Every line of the material is to be transcribed verbatim, with images omitted.

BEGIN

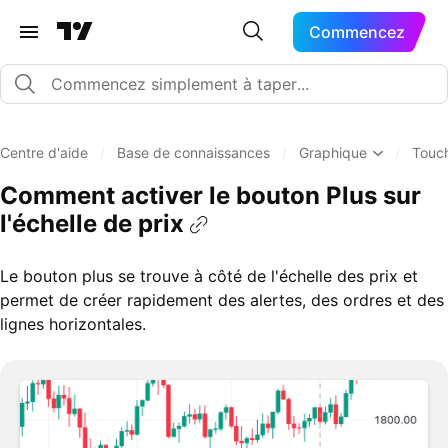
Commencez
Centre d'aide
/
Base de connaissances
/
Graphique
/
Touch
Comment activer le bouton Plus sur
l'échelle de prix
Le bouton plus se trouve à côté de l'échelle des prix et
permet de créer rapidement des alertes, des ordres et des
lignes horizontales.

END

** SOLVED EXERCISE **
Commencez
Centre d'aide
/
Base de connaissances
/
Graphique
/
Touch
Comment activer le bouton Plus sur
l'échelle de prix
Le bouton plus se trouve à côté de l'échelle des prix et
permet de créer rapidement des alertes, des ordres et des
lignes horizontales.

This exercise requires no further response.